Add to that the fact that the content set to be filtered was constantly under debate. Would the filter block gambling sites? BDSM or bondage material or so-called “golden showers” as Senator Conroy himself discussed during the filter back-and-forth? We’ll never really know for sure.

Never missing a chance to leap on a popular issue, the Federal Opposition said that they would oppose the filter and everything that it stood for. High-profile members of the IT and business community came out to oppose the filter. In August 2010, Conroy admitted to ARN that the filter would likely never make it through the parliament.
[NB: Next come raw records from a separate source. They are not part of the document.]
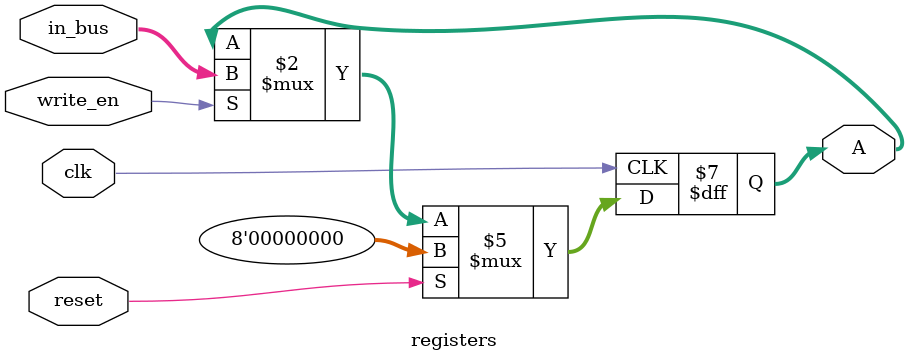
<source format=v>
module registers (
    input wire clk,
    input wire write_en,
    input wire reset,
    input wire [7:0] in_bus,
    output reg [7:0] A
);
    always @(posedge clk) begin
        if(reset) begin
            A <= 8'b00000000;
        end else if(write_en) begin
            A <= in_bus;
        end
    end
endmodule
</source>
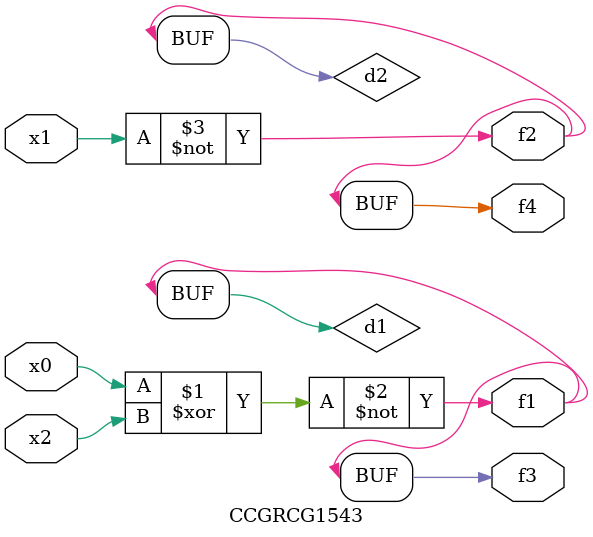
<source format=v>
module CCGRCG1543(
	input x0, x1, x2,
	output f1, f2, f3, f4
);

	wire d1, d2, d3;

	xnor (d1, x0, x2);
	nand (d2, x1);
	nor (d3, x1, x2);
	assign f1 = d1;
	assign f2 = d2;
	assign f3 = d1;
	assign f4 = d2;
endmodule

</source>
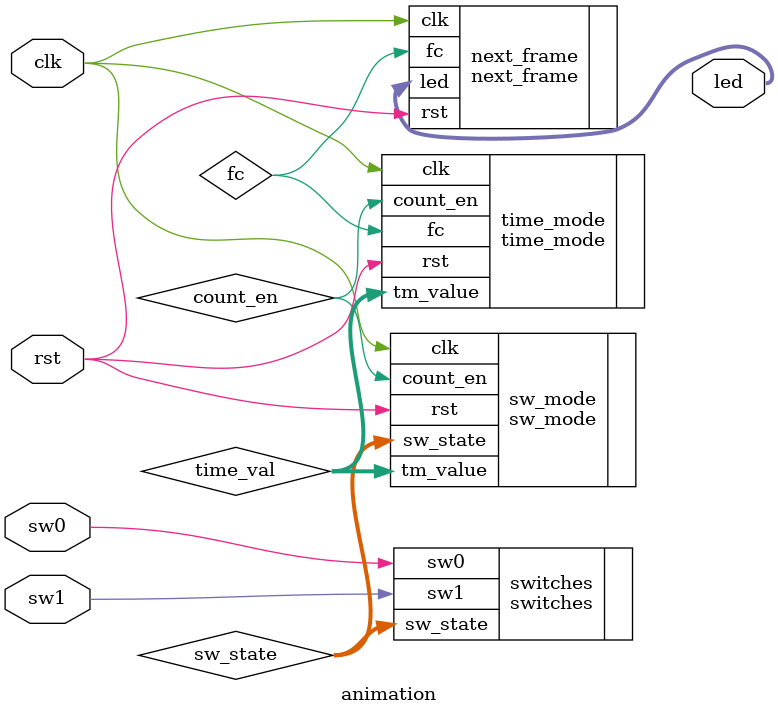
<source format=v>
module animation( 
    input           clk,
    input           rst,
    input           sw0,
    input           sw1,

    output [15:0]   led
);

    wire [26:0] time_val;
    wire fc;
    wire [1:0]sw_state;
    wire count_en;

    switches switches(
        .sw0(sw0),
        .sw1(sw1),

        .sw_state(sw_state)
    );

    sw_mode sw_mode( 
        .clk(clk),
        .rst(rst),
        .sw_state(sw_state),

        .tm_value(time_val),
        .count_en(count_en)
    );

    time_mode time_mode(
        .clk(clk),
        .rst(rst),
        .tm_value(time_val),
        .count_en(count_en),

        .fc(fc)
    );
	 
    next_frame next_frame(
        .clk(clk),
        .rst(rst),
        .fc(fc),         

        .led(led)
    );

endmodule
</source>
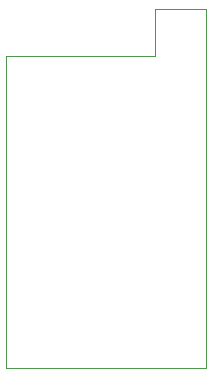
<source format=gm1>
G04 #@! TF.FileFunction,Profile,NP*
%FSLAX46Y46*%
G04 Gerber Fmt 4.6, Leading zero omitted, Abs format (unit mm)*
G04 Created by KiCad (PCBNEW (2015-10-21 BZR 6273, Git ad10218)-product) date Sat 24 Oct 2015 11:21:38 PM CEST*
%MOMM*%
G01*
G04 APERTURE LIST*
%ADD10C,0.100000*%
G04 APERTURE END LIST*
D10*
X188900000Y-24100000D02*
X193250000Y-24100000D01*
X188900000Y-28050000D02*
X188900000Y-24100000D01*
X193250000Y-54500000D02*
X176250000Y-54500000D01*
X193250000Y-24100000D02*
X193250000Y-54500000D01*
X176250000Y-28050000D02*
X188900000Y-28050000D01*
X176250000Y-54500000D02*
X176250000Y-28050000D01*
M02*

</source>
All had been quiet on the filter front for a few months, as Conroy continued to promise “surprises” when it came to the clean feed proposal.

As Conroy and the government quietly worked away on a carefully calculated retreat plan, three internet service providers were working to implement a filter of their own. The ISPs, including Optus and Telstra, worked to deploy a filter that would block the Interpol blacklist — a list containing the very worst and most objectionable material ever to hit the internet.

And yet as the deployment of the Interpol filter came and went, nobody made a sound, nor a protest, nor an angry letter. Nobody cared that child porn was going to be blocked, people cared when they thought it might be more.

Snap back to present day, and Conroy’s office has just issued a statement saying that it will walk away from mandatory internet filtering, and instead urge ISPs to implement the same Interpol filter that ISPs like Telstra and Optus are already running. The statement isn’t live online just yet, but according to the outlets Conroy gave it to ahead of time, the new filtering regime will cover 90 per cent of the population, based on the ISPs that have already agreed to come on board with the plan.

The government isn’t giving ISPs a choice, either. It’s using a section of the Telecommunications Act to compel ISPs to comply with the Interpol blacklist. According to ZDNet, iiNet is one of the ISPs that is already on board.

Update: Conroy has just released his statement regarding the filter to the wider press. Here’s a few interesting quotes from Conroy himself.

Blocking the INTERPOL ‘worst of’ list meets community expectations and fulfils the government’s commitment to preventing Australian internet users from accessing child abuse material online, Senator Conroy said. Given this successful outcome, the Government has no need to proceed with mandatory filtering legislation.

In 2010, the Government announced that the Australian Law Reform Commission would review the refused classification category, after community concern that it didn’t reflect community standards.

Following public consultation, the ALRC recommended in February 2012 that refused classification should be narrowed into a prohibited content category, which includes illegal content like child abuse material.

In line with this recommendation, Australia’s largest ISPs have been issued with notices requiring them to block these illegal sites in accordance with their obligations under theTelecommunications Act 1997. Telstra and Optus agreed to block the INTERPOL list in 2010, with the Australian Federal Police subsequently issuing the relevant notices. They have reported that this has had no impact on internet speeds or congestion and they have had no reports of people being denied access to legitimate web content.

I welcome the support of Australia’s major ISPs and the Internet Industry Association for taking appropriate steps to meet their lawful obligations. This means that more than 90% of Australians using internet services will have child abuse material blocked by their ISP.

For the full statement, head here.

So that’s it. Australia’s mandatory internet filter is finally — as the Coalition put it — dead, buried and cremated.